Product affinity model¶

Product affinity is a predictive model that identifies which customers are likely to purchase next using a combination of historical purchase data and lookalike audiences. The predicted affinity model outputs a database table with a ranked list of customers by product affinity and three recommended audience sizes.

About product affinity models¶

Product affinity models predict which products customers are most likely to purchase next. The model combines two components: a random forest classifier and a beta-geometric distribution.

For each product attribute, such as a product category, brand, or product subcategory, the model scores every customer-product pair, and then:

Ranks products for each customer by product affinity.
Recommends audience sizes for each product based on how model predictions match actual purchase behaviors.

How product affinity works¶

The product affinity model is an ensemble learning method with two independently trained submodels: a random forest classifier and a beta-geometric distribution. Each individual model contributes to the product affinity model’s output: product affinity scores.

Random forest classifier¶

A random forest classifier is an ensemble learning method for predictive affinity modeling. It learns historical purchase patterns, and then predicts the probability of customer purchases by product within a prediction window.

The random forest classifier for predictive affinity modeling predicts the probability of each customer purchasing each product attribute value, such as “shoes”, “outerwear”, or “shirts”, within the prediction window.

The random forest classifier learns patterns from historical customer purchases, such as:

What products were purchased?
☆ ☆ ☆ ☆ ☆
### Using the information
1. In the product affinity page, shorten the paragraph that begins "The product affinity model is an ensemble learning method" to a single sentence that keeps its main facts.
2. Rewrite the part of the product affinity page starting with "The random forest classifier for" and going on through "the prediction window.", putting "forecast window" in place of "prediction window".
3. Translate this sentence from the product affinity page into Spanish: "Product affinity models predict which products customers are most likely to purchase next."
☆ ☆ ☆ ☆ ☆
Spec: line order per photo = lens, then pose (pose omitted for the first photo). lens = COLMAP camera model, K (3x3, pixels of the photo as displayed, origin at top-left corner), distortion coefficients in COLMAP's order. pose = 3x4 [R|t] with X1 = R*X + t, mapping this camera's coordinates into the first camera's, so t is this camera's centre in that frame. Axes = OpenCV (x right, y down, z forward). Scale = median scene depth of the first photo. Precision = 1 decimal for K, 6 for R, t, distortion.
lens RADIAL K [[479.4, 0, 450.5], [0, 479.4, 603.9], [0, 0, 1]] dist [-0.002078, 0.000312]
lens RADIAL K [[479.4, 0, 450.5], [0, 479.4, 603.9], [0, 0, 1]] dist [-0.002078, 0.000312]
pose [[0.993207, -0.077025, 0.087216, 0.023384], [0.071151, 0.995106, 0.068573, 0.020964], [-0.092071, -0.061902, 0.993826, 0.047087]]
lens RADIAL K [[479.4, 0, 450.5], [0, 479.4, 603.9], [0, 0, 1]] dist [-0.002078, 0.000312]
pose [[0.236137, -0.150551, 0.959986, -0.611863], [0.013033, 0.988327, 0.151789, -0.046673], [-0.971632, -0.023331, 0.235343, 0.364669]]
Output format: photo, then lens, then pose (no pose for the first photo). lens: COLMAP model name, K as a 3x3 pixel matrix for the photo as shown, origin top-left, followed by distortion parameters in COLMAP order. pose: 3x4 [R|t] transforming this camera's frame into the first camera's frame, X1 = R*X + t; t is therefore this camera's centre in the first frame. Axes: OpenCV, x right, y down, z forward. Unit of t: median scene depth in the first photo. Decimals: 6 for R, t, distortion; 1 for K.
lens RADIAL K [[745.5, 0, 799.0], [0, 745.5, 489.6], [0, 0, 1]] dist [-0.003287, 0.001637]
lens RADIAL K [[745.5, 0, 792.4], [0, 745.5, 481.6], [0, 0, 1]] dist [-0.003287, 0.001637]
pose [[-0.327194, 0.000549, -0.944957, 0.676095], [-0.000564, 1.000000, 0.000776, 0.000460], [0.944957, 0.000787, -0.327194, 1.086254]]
☆ ☆ ☆ ☆ ☆
### Results of the tasks
1. The product affinity model is an ensemble method whose two independently trained submodels, a random forest classifier and a beta-geometric distribution, each contribute to its output of product affinity scores.

2.
The random forest classifier for predictive affinity modeling predicts the probability of each customer purchasing each product attribute value, such as “shoes”, “outerwear”, or “shirts”, within the forecast window.

3. Los modelos de afinidad de productos predicen qué productos es más probable que los clientes compren a continuación.